Ugh, when did all this HMM specific manipulation sneak into the
generic ZONE_DEVICE path? It used to be gated by pgmap type with its
own put_zone_device_private_page(). For example it's certainly
unnecessary and might be broken (would need to check) to call
mem_cgroup_uncharge() on a DAX page. ZONE_DEVICE users are not a
monolith and the HMM use case leaks pages into code paths that DAX
explicitly avoids.
It's been this way for a while and I did not react previously,
apologies for that. I think __ClearPageActive, __ClearPageWaiters, and
mem_cgroup_uncharge, belong behind a device-private conditional. The
history here is:
Move some, but not all HMM specifics to hmm_devmem_free():
2fa147bdbf67 mm, dev_pagemap: Do not clear ->mapping on final put
Remove the clearing of mapping since no upstream consumers needed it:
b7a523109fb5 mm: don't clear ->mapping in hmm_devmem_free
Add it back in once an upstream consumer arrived:
7ab0ad0e74f8 mm/hmm: fix ZONE_DEVICE anon page mapping reuse
We're now almost entirely free of ->page_free callbacks except for
that weird nouveau case, can that FIXME in nouveau_dmem_page_free()

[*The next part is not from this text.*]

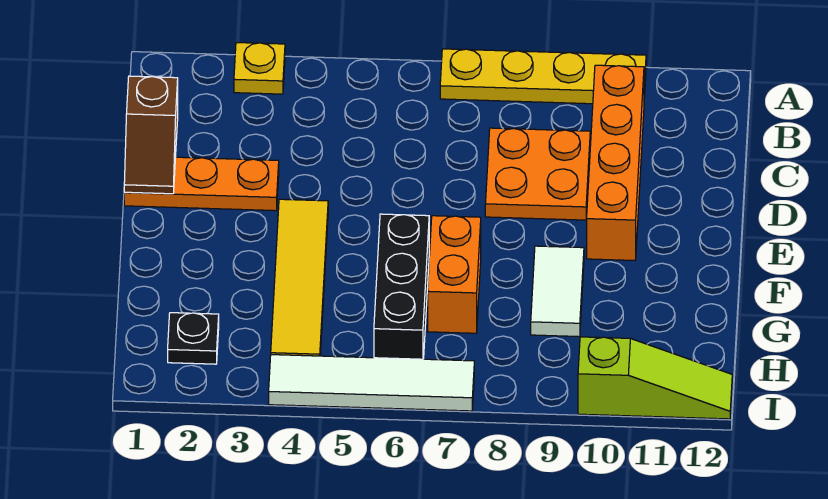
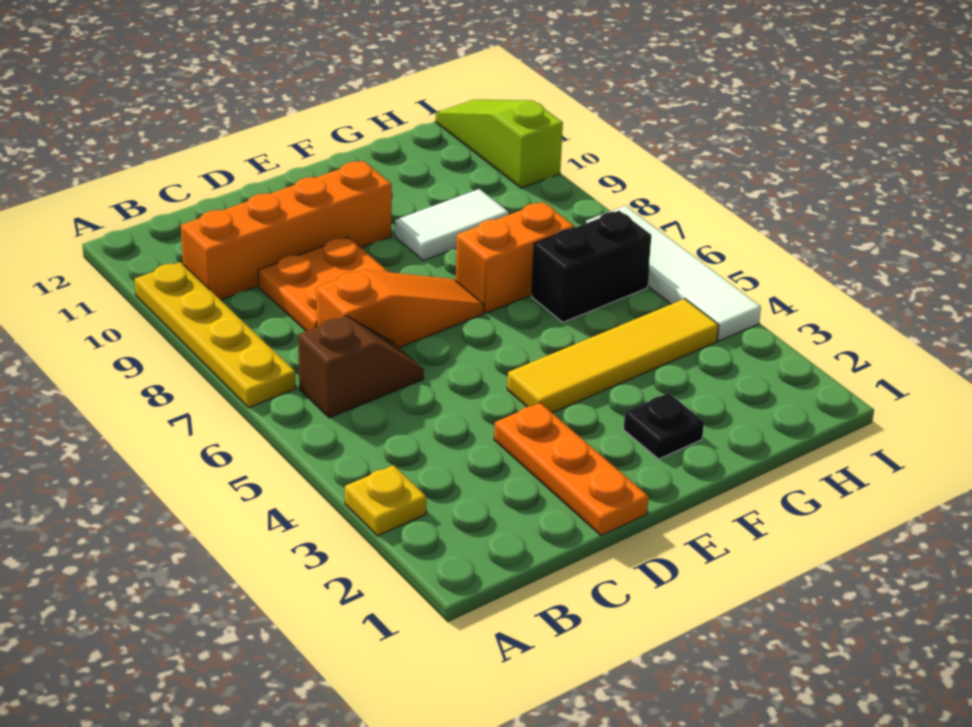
brown 1x2 slope [124,76,178,194] -> brown 1x2 slope moved to [298,316,424,418]
none -> orange 1x3 slope [316,270,484,348]
black 1x3 brick [374,214,429,359] -> black 1x2 brick [532,211,651,322]
black 1x1 plate [168,313,219,364] -> black 1x1 plate moved to [624,393,704,459]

also result in killing the ->page_free() callback altogether? In the
meantime I'm proposing a cleanup like this:
diff --git a/drivers/nvdimm/pmem.c b/drivers/nvdimm/pmem.c
index ad8e4df1282b..4eae441f86c9 100644
--- a/drivers/nvdimm/pmem.c
+++ b/drivers/nvdimm/pmem.c
@@ -337,13 +337,7 @@ static void pmem_release_disk(void *__pmem)
put_disk(pmem->disk);
}
-static void pmem_pagemap_page_free(struct page *page)
-{
- wake_up_var(&page->_refcount);
-}
-
static const struct dev_pagemap_ops fsdax_pagemap_ops = {
- .page_free = pmem_pagemap_page_free,
.kill = pmem_pagemap_kill,
.cleanup = pmem_pagemap_cleanup,
};
diff --git a/mm/memremap.c b/mm/memremap.c
index 03ccbdfeb697..157edb8f7cf8 100644
--- a/mm/memremap.c
+++ b/mm/memremap.c
@@ -419,12 +419,6 @@ void __put_devmap_managed_page(struct page *page)

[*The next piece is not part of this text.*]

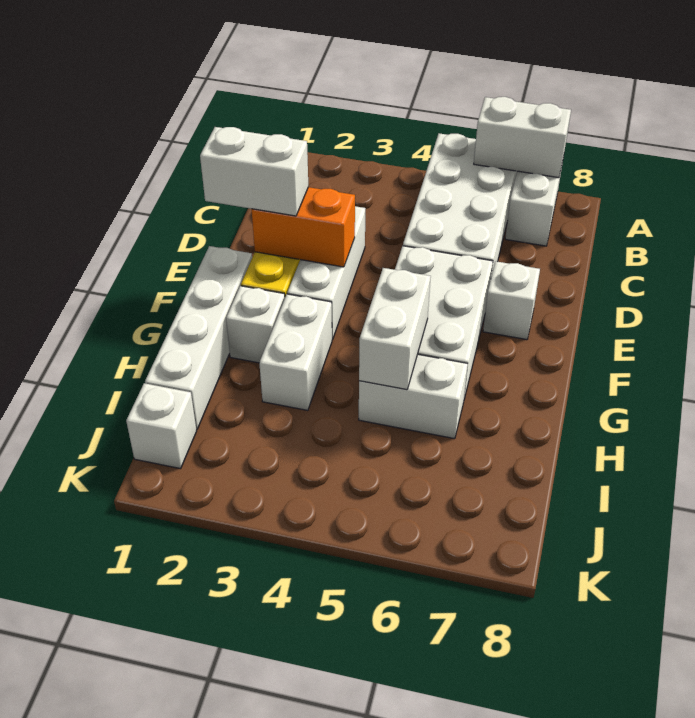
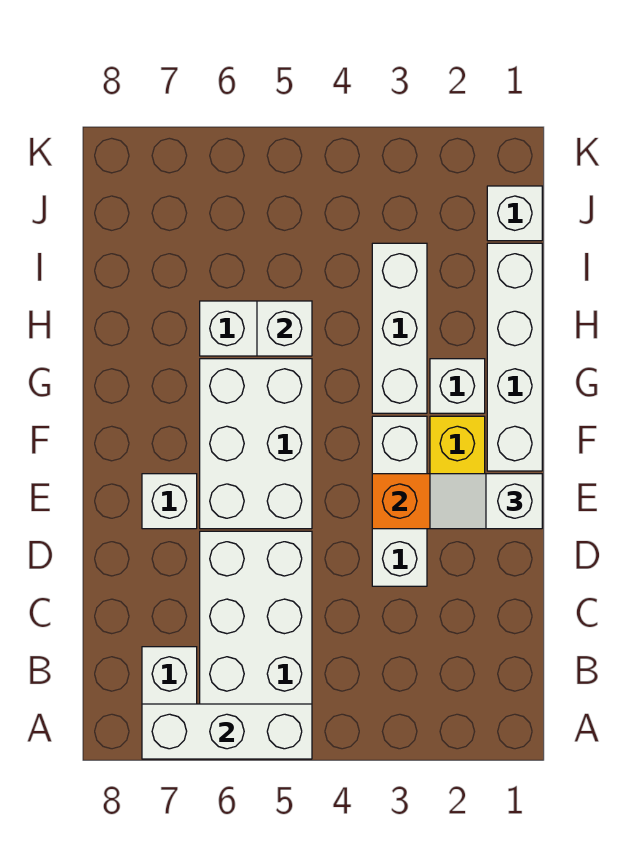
white 1x2 brick [474,97,571,178] -> white 1x3 brick [142,704,312,759]
white 1x2 brick [200,127,308,216] -> white 1x2 slope [430,474,542,529]
white 1x2 brick [259,294,332,410] -> white 1x3 brick [372,243,427,413]
white 1x2 brick [359,268,431,390] -> white 1x1 brick [257,301,312,356]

* holds a reference on the page.
*/
if (count == 1) {
- /* Clear Active bit in case of parallel mark_page_accessed */
- __ClearPageActive(page);
- __ClearPageWaiters(page);
-
- mem_cgroup_uncharge(page);
-
/*
* When a device_private page is freed, the page->mapping field
* may still contain a (stale) mapping value. For example, the
@@ -446,10 +440,17 @@ void __put_devmap_managed_page(struct page *page)

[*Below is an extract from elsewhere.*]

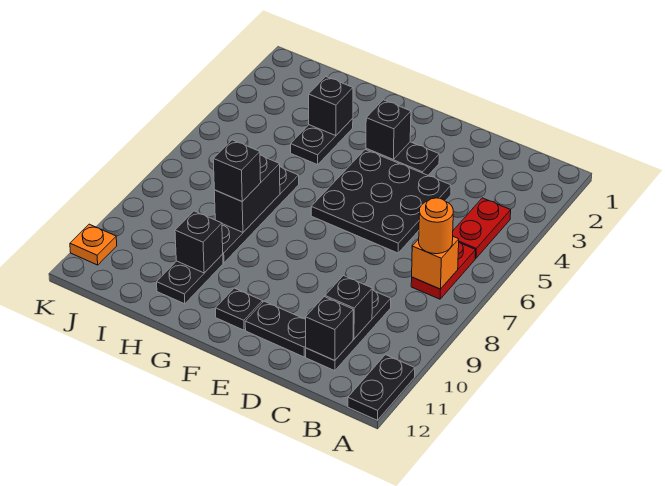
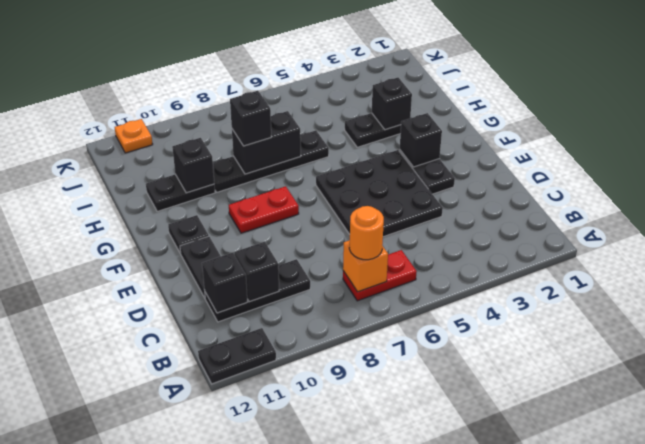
red 1x2 plate [453,198,511,258] -> red 1x2 plate moved to [229,186,299,233]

* handled differently or not done at all, so there is no need
* to clear page->mapping.
*/
- if (is_device_private_page(page))
- page->mapping = NULL;
+ if (is_device_private_page(page)) {
+ /* Clear Active bit in case of parallel
mark_page_accessed */
+ __ClearPageActive(page);
+ __ClearPageWaiters(page);
- page->pgmap->ops->page_free(page);
+ mem_cgroup_uncharge(page);
+
+ page->mapping = NULL;
+ page->pgmap->ops->page_free(page);
+ } else
+ wake_up_var(&page->_refcount);
} else if (!count)
__put_page(page);
}